───── Supplied data ─────

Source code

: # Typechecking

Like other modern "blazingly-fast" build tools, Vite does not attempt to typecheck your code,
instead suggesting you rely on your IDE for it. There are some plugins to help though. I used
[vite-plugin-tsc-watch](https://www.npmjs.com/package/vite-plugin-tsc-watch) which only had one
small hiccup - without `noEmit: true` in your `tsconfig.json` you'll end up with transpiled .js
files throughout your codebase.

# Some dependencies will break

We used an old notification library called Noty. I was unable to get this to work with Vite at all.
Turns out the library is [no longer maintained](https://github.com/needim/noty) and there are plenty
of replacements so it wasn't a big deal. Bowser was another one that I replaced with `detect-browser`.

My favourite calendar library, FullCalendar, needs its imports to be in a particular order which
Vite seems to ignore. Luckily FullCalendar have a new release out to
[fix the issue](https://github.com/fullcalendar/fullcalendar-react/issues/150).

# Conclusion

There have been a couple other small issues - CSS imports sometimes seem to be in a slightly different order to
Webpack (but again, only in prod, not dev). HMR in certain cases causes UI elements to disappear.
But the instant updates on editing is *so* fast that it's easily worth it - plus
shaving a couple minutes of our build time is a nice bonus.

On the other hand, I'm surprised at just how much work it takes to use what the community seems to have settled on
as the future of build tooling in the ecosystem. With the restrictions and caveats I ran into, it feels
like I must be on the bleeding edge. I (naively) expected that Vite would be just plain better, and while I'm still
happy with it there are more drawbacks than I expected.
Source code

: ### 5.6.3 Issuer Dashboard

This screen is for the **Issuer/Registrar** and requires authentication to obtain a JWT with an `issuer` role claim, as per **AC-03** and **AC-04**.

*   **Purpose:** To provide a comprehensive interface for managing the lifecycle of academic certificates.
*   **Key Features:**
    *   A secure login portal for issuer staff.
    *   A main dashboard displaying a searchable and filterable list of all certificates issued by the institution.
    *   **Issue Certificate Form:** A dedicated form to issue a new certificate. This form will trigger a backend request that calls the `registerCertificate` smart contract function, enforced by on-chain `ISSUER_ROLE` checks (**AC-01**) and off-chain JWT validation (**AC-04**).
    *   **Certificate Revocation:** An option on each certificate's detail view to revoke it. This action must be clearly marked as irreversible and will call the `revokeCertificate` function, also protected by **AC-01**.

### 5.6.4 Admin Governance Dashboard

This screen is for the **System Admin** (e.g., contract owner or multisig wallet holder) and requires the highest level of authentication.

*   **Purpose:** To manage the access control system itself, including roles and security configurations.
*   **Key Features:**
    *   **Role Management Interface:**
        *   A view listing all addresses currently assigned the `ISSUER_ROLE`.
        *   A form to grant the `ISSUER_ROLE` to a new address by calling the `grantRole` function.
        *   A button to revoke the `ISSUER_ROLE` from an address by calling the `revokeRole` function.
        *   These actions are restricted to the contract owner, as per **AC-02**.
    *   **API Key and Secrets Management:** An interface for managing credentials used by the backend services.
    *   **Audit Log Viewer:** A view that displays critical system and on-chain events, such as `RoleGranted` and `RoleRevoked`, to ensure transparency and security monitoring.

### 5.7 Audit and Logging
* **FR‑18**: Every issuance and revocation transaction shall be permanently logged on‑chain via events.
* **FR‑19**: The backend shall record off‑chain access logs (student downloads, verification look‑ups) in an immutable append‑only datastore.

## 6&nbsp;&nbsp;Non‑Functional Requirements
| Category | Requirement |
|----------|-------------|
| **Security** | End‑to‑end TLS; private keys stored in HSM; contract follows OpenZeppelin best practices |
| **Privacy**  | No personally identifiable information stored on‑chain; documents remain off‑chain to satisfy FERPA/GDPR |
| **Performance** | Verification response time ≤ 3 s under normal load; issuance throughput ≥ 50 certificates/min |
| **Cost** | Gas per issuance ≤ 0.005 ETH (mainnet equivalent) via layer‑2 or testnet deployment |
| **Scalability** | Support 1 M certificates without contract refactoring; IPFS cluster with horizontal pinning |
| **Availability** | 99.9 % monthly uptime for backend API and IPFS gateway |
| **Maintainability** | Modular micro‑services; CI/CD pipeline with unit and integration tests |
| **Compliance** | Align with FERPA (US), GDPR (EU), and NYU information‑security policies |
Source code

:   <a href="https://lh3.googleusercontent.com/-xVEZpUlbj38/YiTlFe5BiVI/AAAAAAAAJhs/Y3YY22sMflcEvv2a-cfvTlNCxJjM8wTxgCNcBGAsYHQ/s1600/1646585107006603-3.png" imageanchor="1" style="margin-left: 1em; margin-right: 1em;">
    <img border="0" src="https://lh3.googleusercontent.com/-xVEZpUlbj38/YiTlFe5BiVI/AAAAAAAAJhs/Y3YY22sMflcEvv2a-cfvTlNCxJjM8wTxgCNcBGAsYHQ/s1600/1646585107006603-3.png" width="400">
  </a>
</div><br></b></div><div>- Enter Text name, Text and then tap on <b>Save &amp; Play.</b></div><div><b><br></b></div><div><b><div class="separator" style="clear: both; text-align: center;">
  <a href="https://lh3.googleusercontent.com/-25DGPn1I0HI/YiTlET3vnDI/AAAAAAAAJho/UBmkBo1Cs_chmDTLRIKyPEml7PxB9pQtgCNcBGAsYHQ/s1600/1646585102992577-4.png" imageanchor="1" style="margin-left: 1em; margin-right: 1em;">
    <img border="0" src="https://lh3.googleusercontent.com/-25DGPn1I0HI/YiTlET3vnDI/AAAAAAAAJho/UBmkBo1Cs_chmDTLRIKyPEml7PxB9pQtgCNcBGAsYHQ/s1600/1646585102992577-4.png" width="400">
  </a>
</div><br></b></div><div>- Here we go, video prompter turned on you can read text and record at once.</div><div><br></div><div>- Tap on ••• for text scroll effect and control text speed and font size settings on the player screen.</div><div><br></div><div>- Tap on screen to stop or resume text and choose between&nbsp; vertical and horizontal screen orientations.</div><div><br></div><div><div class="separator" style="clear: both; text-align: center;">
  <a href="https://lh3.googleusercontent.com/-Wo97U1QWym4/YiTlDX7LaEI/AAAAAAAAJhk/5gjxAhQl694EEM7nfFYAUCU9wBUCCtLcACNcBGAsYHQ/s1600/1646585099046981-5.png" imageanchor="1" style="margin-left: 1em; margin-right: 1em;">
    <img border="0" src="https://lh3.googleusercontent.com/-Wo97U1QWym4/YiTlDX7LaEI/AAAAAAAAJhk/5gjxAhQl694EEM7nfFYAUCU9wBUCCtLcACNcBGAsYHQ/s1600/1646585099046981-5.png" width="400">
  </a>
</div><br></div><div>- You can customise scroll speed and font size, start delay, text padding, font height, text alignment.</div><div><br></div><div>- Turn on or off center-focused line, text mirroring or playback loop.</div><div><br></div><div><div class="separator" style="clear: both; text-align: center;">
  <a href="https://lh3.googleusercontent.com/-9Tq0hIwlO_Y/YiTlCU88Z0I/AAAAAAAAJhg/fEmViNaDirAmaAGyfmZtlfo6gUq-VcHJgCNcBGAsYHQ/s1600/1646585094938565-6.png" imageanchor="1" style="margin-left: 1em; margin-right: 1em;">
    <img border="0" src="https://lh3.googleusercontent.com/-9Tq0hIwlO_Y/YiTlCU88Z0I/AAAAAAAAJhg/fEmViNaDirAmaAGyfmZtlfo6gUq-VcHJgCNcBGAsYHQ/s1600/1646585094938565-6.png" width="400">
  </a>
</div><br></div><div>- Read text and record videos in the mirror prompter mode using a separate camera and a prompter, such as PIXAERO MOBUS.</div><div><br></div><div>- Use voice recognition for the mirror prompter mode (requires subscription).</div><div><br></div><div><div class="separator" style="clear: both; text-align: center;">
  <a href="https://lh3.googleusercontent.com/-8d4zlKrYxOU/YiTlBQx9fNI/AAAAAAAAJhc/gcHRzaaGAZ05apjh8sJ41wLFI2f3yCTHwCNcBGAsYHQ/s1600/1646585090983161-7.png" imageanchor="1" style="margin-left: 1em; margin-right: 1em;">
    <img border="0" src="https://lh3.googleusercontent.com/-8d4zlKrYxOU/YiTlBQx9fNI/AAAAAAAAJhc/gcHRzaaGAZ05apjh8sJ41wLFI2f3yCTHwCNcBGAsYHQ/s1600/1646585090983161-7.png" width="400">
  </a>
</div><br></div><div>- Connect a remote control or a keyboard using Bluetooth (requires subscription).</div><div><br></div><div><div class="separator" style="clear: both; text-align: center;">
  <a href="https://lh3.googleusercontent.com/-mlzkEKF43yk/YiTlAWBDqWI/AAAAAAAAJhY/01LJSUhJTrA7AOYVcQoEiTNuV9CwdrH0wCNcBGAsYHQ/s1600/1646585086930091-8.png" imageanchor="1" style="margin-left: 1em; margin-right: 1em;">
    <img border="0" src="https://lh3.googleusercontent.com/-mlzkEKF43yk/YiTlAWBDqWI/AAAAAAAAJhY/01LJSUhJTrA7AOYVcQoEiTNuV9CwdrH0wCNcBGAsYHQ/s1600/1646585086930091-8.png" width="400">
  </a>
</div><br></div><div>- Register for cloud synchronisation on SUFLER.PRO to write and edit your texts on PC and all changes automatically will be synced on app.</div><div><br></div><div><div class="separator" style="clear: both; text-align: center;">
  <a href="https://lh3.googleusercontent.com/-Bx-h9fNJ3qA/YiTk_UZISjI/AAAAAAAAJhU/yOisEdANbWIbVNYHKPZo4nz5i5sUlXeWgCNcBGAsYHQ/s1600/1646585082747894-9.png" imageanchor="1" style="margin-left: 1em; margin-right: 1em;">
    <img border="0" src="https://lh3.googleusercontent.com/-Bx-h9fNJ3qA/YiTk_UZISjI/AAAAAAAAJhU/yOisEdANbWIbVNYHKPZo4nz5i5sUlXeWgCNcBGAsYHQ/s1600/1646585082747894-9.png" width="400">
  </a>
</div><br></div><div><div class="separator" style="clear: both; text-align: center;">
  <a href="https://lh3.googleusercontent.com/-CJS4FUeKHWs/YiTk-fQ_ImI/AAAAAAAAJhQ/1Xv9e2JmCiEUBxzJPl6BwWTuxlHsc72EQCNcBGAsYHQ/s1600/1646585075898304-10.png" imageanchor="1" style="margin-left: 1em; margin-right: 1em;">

─────

Directions for this task
Take exactly the lines from the one containing "by the institution." through the one containing "satisfy FERPA/GDPR |" in the data above, and output them with nothing added.

Solution to the exercise
    *   A main dashboard displaying a searchable and filterable list of all certificates issued by the institution.
    *   **Issue Certificate Form:** A dedicated form to issue a new certificate. This form will trigger a backend request that calls the `registerCertificate` smart contract function, enforced by on-chain `ISSUER_ROLE` checks (**AC-01**) and off-chain JWT validation (**AC-04**).
    *   **Certificate Revocation:** An option on each certificate's detail view to revoke it. This action must be clearly marked as irreversible and will call the `revokeCertificate` function, also protected by **AC-01**.

### 5.6.4 Admin Governance Dashboard

This screen is for the **System Admin** (e.g., contract owner or multisig wallet holder) and requires the highest level of authentication.

*   **Purpose:** To manage the access control system itself, including roles and security configurations.
*   **Key Features:**
    *   **Role Management Interface:**
        *   A view listing all addresses currently assigned the `ISSUER_ROLE`.
        *   A form to grant the `ISSUER_ROLE` to a new address by calling the `grantRole` function.
        *   A button to revoke the `ISSUER_ROLE` from an address by calling the `revokeRole` function.
        *   These actions are restricted to the contract owner, as per **AC-02**.
    *   **API Key and Secrets Management:** An interface for managing credentials used by the backend services.
    *   **Audit Log Viewer:** A view that displays critical system and on-chain events, such as `RoleGranted` and `RoleRevoked`, to ensure transparency and security monitoring.

### 5.7 Audit and Logging
* **FR‑18**: Every issuance and revocation transaction shall be permanently logged on‑chain via events.
* **FR‑19**: The backend shall record off‑chain access logs (student downloads, verification look‑ups) in an immutable append‑only datastore.

## 6&nbsp;&nbsp;Non‑Functional Requirements
| Category | Requirement |
|----------|-------------|
| **Security** | End‑to‑end TLS; private keys stored in HSM; contract follows OpenZeppelin best practices |
| **Privacy**  | No personally identifiable information stored on‑chain; documents remain off‑chain to satisfy FERPA/GDPR |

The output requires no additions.